Ask An Esthetician: What Do Different Break Out Spots Mean? Should I Be Using A Glycolic?

Skin: Our largest organ, and also probably our biggest pain in the butt. Managing its temperamental, over-sensitive ways is pretty much a full-time gig, especially if your skin is a delicate Sensitive Sally like mine. Thankfully, we’ve got our new BFF, esthetician Jenna Kulp, to help us solve our skin woes. Jenna’s here to answer all of your troubling skin problems–to offer suggestions and solutions to your skincare needs. If you’ve got a question for Jenna, {encode=”julie@thefrisky.com” title=”let us know”} and we’ll pass it along! And after the jump, check out her answers about acne and glycolic skincare products. Q: I’ve heard that getting acne on different parts of my face can mean different things. Like right now my chin is breaking out but my forehead is fine. What does that mean? Can you clear this up for me once and for all?

A: Your skin is a window to your body’s health. Going back to Chinese skin analysis, each part of the face is connected to an organ. Depending on where you’re seeing congestion and problems, you can assess what’s going on within your body — such as hormone imbalances, reproductive hardships, bad digestion, heart issues, liver and kidney problems or struggling lungs, and help yourself from the inside-out versus treating a breakout topically.
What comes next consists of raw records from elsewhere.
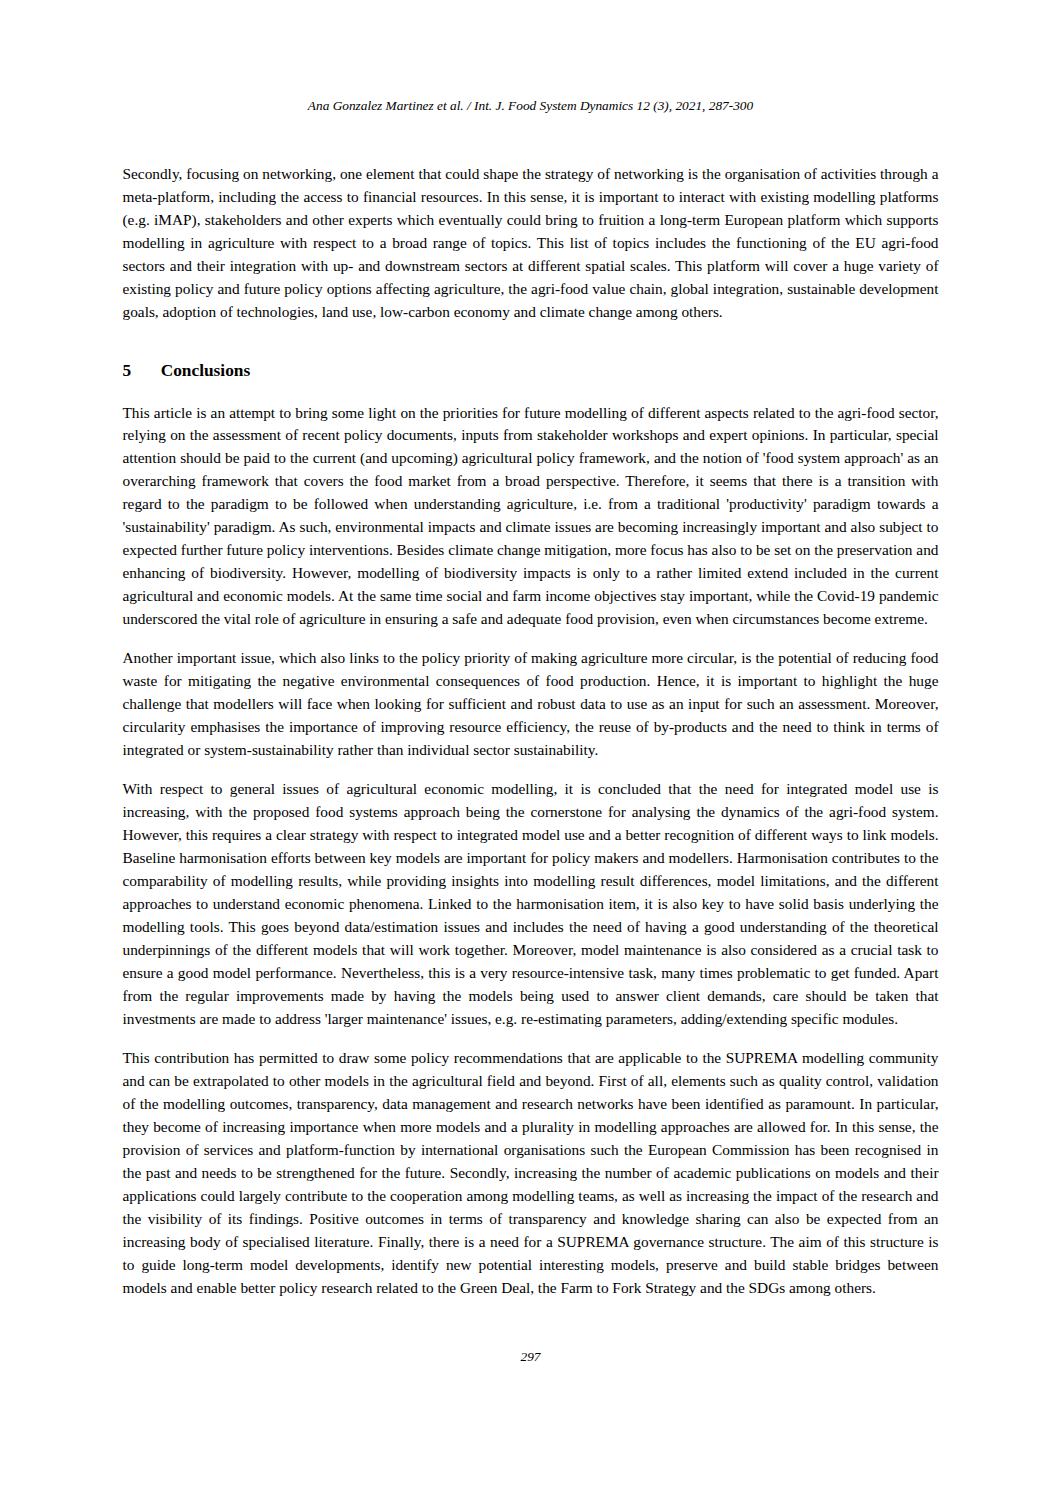Ana Gonzalez Martinez et al. / Int. J. Food System Dynamics 12 (3), 2021, 287-300
Secondly, focusing on networking, one element that could shape the strategy of networking is the organisation of activities through a meta-platform, including the access to financial resources. In this sense, it is important to interact with existing modelling platforms (e.g. iMAP), stakeholders and other experts which eventually could bring to fruition a long-term European platform which supports modelling in agriculture with respect to a broad range of topics. This list of topics includes the functioning of the EU agri-food sectors and their integration with up- and downstream sectors at different spatial scales. This platform will cover a huge variety of existing policy and future policy options affecting agriculture, the agri-food value chain, global integration, sustainable development goals, adoption of technologies, land use, low-carbon economy and climate change among others.
5 Conclusions
This article is an attempt to bring some light on the priorities for future modelling of different aspects related to the agri-food sector, relying on the assessment of recent policy documents, inputs from stakeholder workshops and expert opinions. In particular, special attention should be paid to the current (and upcoming) agricultural policy framework, and the notion of 'food system approach' as an overarching framework that covers the food market from a broad perspective. Therefore, it seems that there is a transition with regard to the paradigm to be followed when understanding agriculture, i.e. from a traditional 'productivity' paradigm towards a 'sustainability' paradigm. As such, environmental impacts and climate issues are becoming increasingly important and also subject to expected further future policy interventions. Besides climate change mitigation, more focus has also to be set on the preservation and enhancing of biodiversity. However, modelling of biodiversity impacts is only to a rather limited extend included in the current agricultural and economic models. At the same time social and farm income objectives stay important, while the Covid-19 pandemic underscored the vital role of agriculture in ensuring a safe and adequate food provision, even when circumstances become extreme.
Another important issue, which also links to the policy priority of making agriculture more circular, is the potential of reducing food waste for mitigating the negative environmental consequences of food production. Hence, it is important to highlight the huge challenge that modellers will face when looking for sufficient and robust data to use as an input for such an assessment. Moreover, circularity emphasises the importance of improving resource efficiency, the reuse of by-products and the need to think in terms of integrated or system-sustainability rather than individual sector sustainability.
With respect to general issues of agricultural economic modelling, it is concluded that the need for integrated model use is increasing, with the proposed food systems approach being the cornerstone for analysing the dynamics of the agri-food system. However, this requires a clear strategy with respect to integrated model use and a better recognition of different ways to link models. Baseline harmonisation efforts between key models are important for policy makers and modellers. Harmonisation contributes to the comparability of modelling results, while providing insights into modelling result differences, model limitations, and the different approaches to understand economic phenomena. Linked to the harmonisation item, it is also key to have solid basis underlying the modelling tools. This goes beyond data/estimation issues and includes the need of having a good understanding of the theoretical underpinnings of the different models that will work together. Moreover, model maintenance is also considered as a crucial task to ensure a good model performance. Nevertheless, this is a very resource-intensive task, many times problematic to get funded. Apart from the regular improvements made by having the models being used to answer client demands, care should be taken that investments are made to address 'larger maintenance' issues, e.g. re-estimating parameters, adding/extending specific modules.
This contribution has permitted to draw some policy recommendations that are applicable to the SUPREMA modelling community and can be extrapolated to other models in the agricultural field and beyond. First of all, elements such as quality control, validation of the modelling outcomes, transparency, data management and research networks have been identified as paramount. In particular, they become of increasing importance when more models and a plurality in modelling approaches are allowed for. In this sense, the provision of services and platform-function by international organisations such the European Commission has been recognised in the past and needs to be strengthened for the future. Secondly, increasing the number of academic publications on models and their applications could largely contribute to the cooperation among modelling teams, as well as increasing the impact of the research and the visibility of its findings. Positive outcomes in terms of transparency and knowledge sharing can also be expected from an increasing body of specialised literature. Finally, there is a need for a SUPREMA governance structure. The aim of this structure is to guide long-term model developments, identify new potential interesting models, preserve and build stable bridges between models and enable better policy research related to the Green Deal, the Farm to Fork Strategy and the SDGs among others.
297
The traditional approach is to treat the face as an indicator of health or disease and is broken down by short term and long term conditions. Short term conditions include rashes, increased sensitivity, breakouts, dryness or dehydration, excess oil secretion or edema. Long term conditions include lines, pigmentation, scarring, genetic predisposition and facial feature structure. Typically, when you’re breaking out on your chin, there are three different areas that could be out of whack. If the breakout is right in the middle of your chin, it’s connected to the body’s process of elimination. Poor elimination and constipation could be the cause of the breakout. The right and left areas of your chin stemming from your outer corners of your lips to your chin are connected to the ovaries or testes. Most likely, there’s a disturbance in hormones causing that breakout.

*This information is not intended for a medical diagnosis, but merely to illustrate the Chinese approach.

Q: I’ve heard a lot about glycolics. What are they and what can they do for my complexion?

A: As a naturalist, glycolic acid and I have an off and on relationship because I see a lot of people who misuse it. Glycolic acid has the smallest amount of alpha hydroxy acid (AHA) and can be isolated from natural sources like sugar and pineapple. It has a very good capability of penetrating skin and can be found in concentrations of 1 percent up to doctor-grade 70 percent. When applied to the skin, it weakens the binding properties of the lipids that hold the skin cells together (mostly dead) thus exposing live skin cells underneath. It may be good for fine lines and wrinkles, acne scarring, pigmentation and a few other conditions. There’s a lot of controversy around using this product because some people use percentages that are way too harsh on their skin. I don’t use a lot of glycolics with clients, because I have other techniques for helping skin conditions, but I do know a lot of people who swear by them. The best way to go if you do want to try products with glycolic acid is to start out with a very small percentage and see if your skin can handle it and see how it reacts. After a week or two, re-assess what you’re using and what you want to get out of it. Always consult with a dermatologist or esthetician to be sure if your skin type is okay to use glycolics.